Pharmaccess Foundation, the Healthcare Federation of Nigeria, and other stakeholders have proposed use of mobile technology as key to unlocking quality healthcare for Nigerians.
Stating this at the HFN conference on Digital Technology for Healthcare at the Medic West Africa Exhibition in Lagos, and sponsored by PharmAccess, they said with mobile technology, the spread of quality health are to Nigerians will be much easier.
The HFN President, Mrs. Clare Omatseye said with mobile technology, patients will be more empowered to disrupt the cycle of poverty as well as gain access to quality health.
“With Mobile Health (M-Health), patients can pay for their health and access information and then use the information when needed.
Unfortunately, most of us are paying out-of-pocket and every day, they get more impoverished and remain in the cycle of poverty. It will enable them check their blood pressure, sugar levels and other checks and keep them out of hospital through preventive approach. For pregnant women, it tells them when they are due for another antenatal, results and when the drugs are ready.”
Omatseye who is also the Managing Director, JNC International cited Kenya where the technology has revolutionised healthcare services.
“M-health helps patients have access to different payment platforms. It can also be used to track and traced data. It can also help patients to have access to telemedicine, where they can access and speak to a doctor even without paying in front of the doctor.”
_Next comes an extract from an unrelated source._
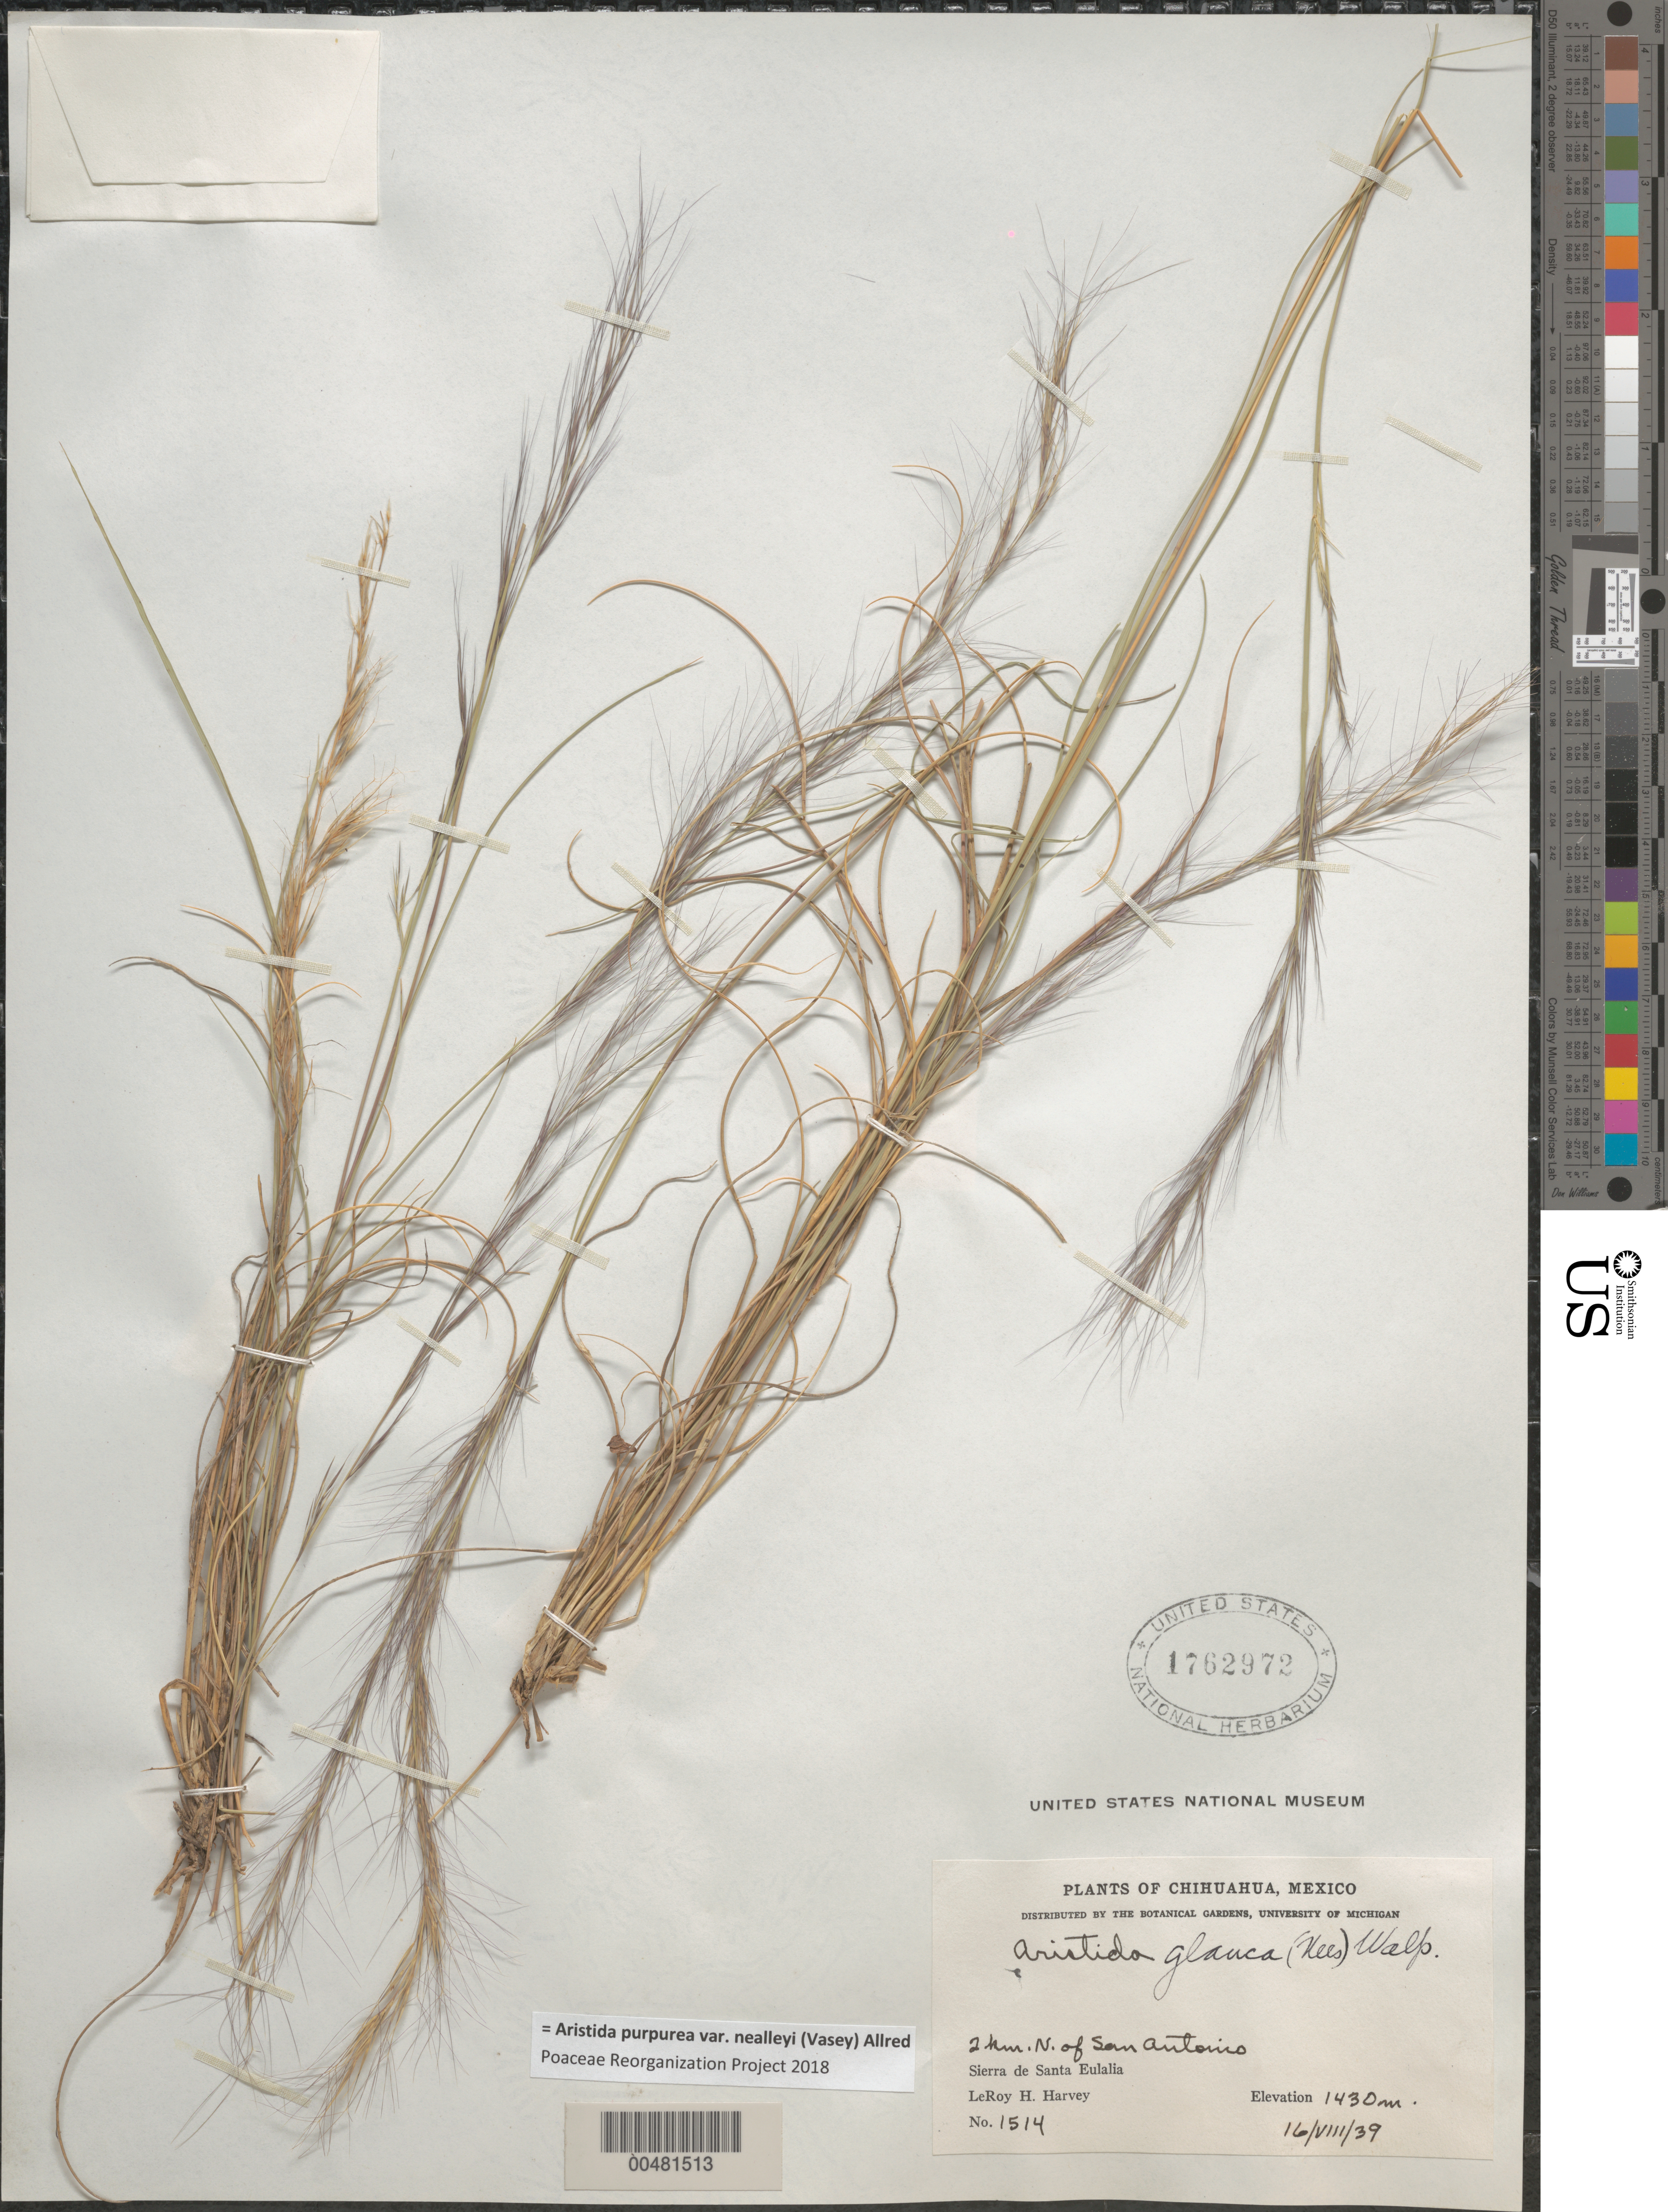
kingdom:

Speaking, the Country Director for PharmAccess Foundation in Nigeria, Mrs Njide Ndili said: “Our objective is to continue advocacy for the use of digital technology especially using the mobile phone to create access to healthcare especially for the low income communities, and improve efficiency by reducing administration cost of providing healthcare services”
During the workshop, PharmAccess premiered its documentary “The Great Escape” which produced by the Joep Lange Institute in Amsterdam, featuring Prof Khama Rogo, which demonstrated how the mobile phone is revolutionising access to care in Kenya through PharmAccess’ mTiba platform.
It also demonstrated how a low income meat seller, Gladys used her phone to access healthcare in a participating healthcare facility and advocated Nigerians to be more innovative by embracing digital technology.